There are two ways of loading Policy Graphs from CSV files. When loading from nodes and edges, though, episode trajectories cannot be restored.

In [93]:
pg_csv = PolicyGraph.from_nodes_and_trajectories('./ppo-cartpole_nodes.csv', './ppo-cartpole_trajectories.csv',
                                          environment, discretizer)
print(f'Number of nodes:             {len(pg_csv.nodes)}')
print(f'Number of edges:             {len(pg_csv.edges)}')
print(f'Num. of stored trajectories: {len(pg_csv._trajectories_of_last_fit)}')
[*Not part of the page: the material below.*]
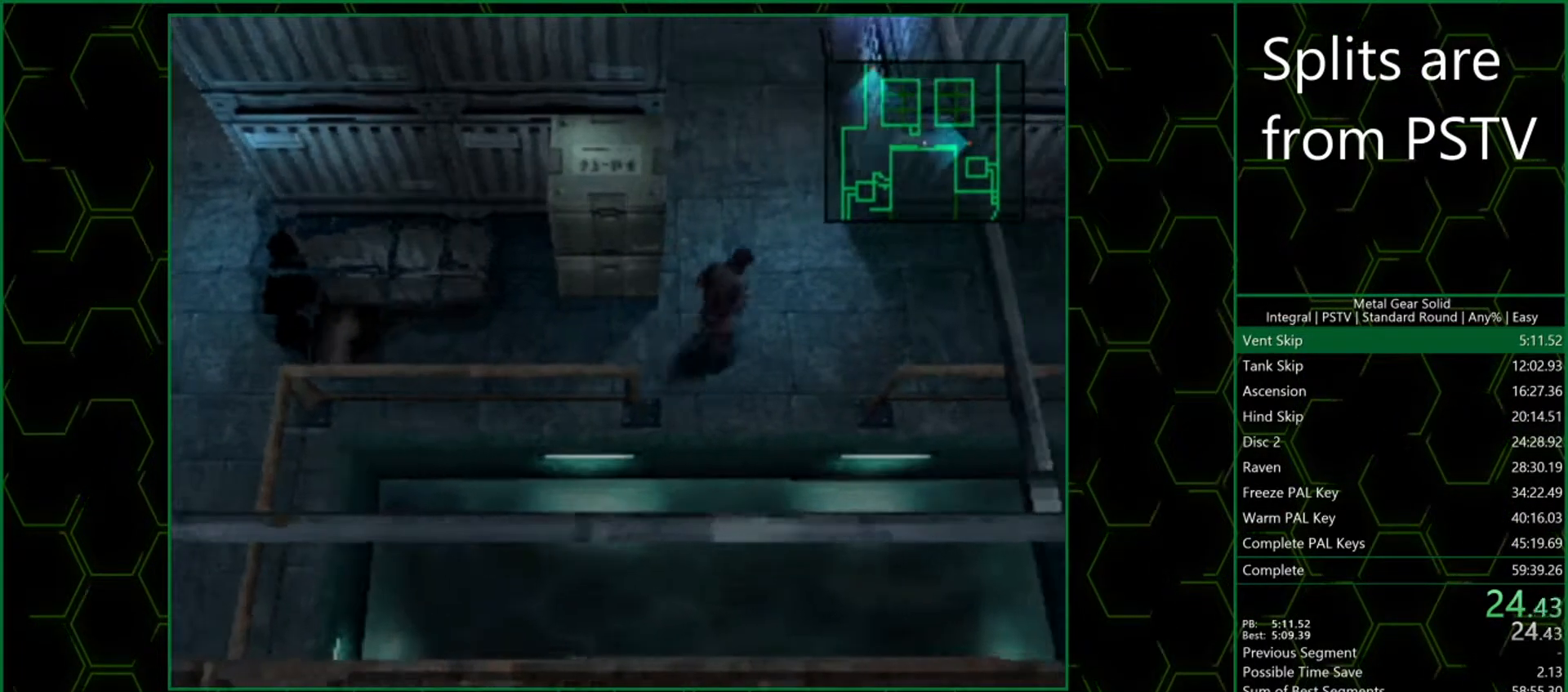
{"buttons": [], "left_stick": "up", "events": []}
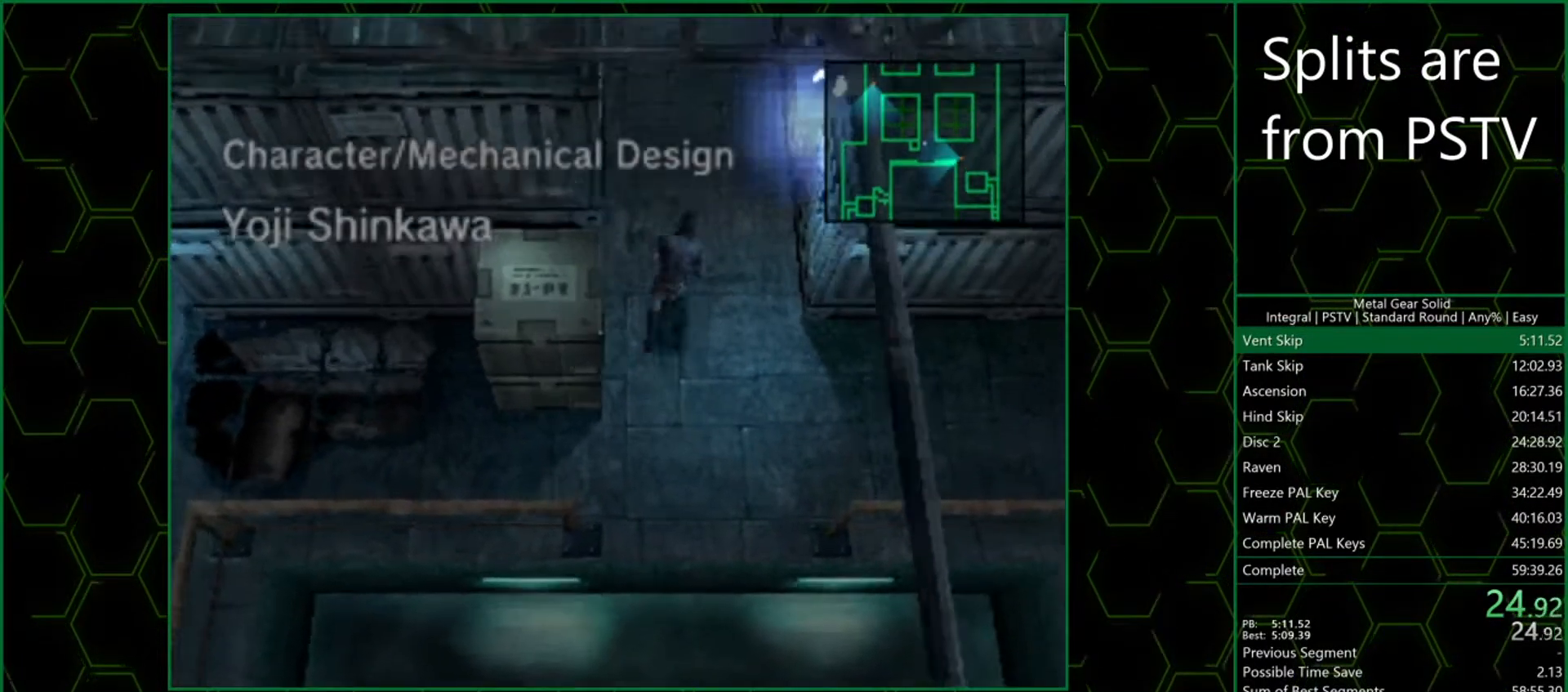
{"buttons": [], "left_stick": "center", "events": [[83, "left_stick", "up-right"], [333, "left_stick", "down-right"], [433, "left_stick", "center"]]}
Number of nodes:             14
Number of edges:             131
Num. of stored trajectories: 200


In [94]:
pg_csv = PolicyGraph.from_nodes_and_edges('./ppo-cartpole_nodes.csv', './ppo-cartpole_edges.csv',
                                          environment, discretizer)
print(f'Number of nodes:             {len(pg_csv.nodes)}')
print(f'Number of edges:             {len(pg_csv.edges)}')
print(f'Num. of stored trajectories: {len(pg_csv._trajectories_of_last_fit)}')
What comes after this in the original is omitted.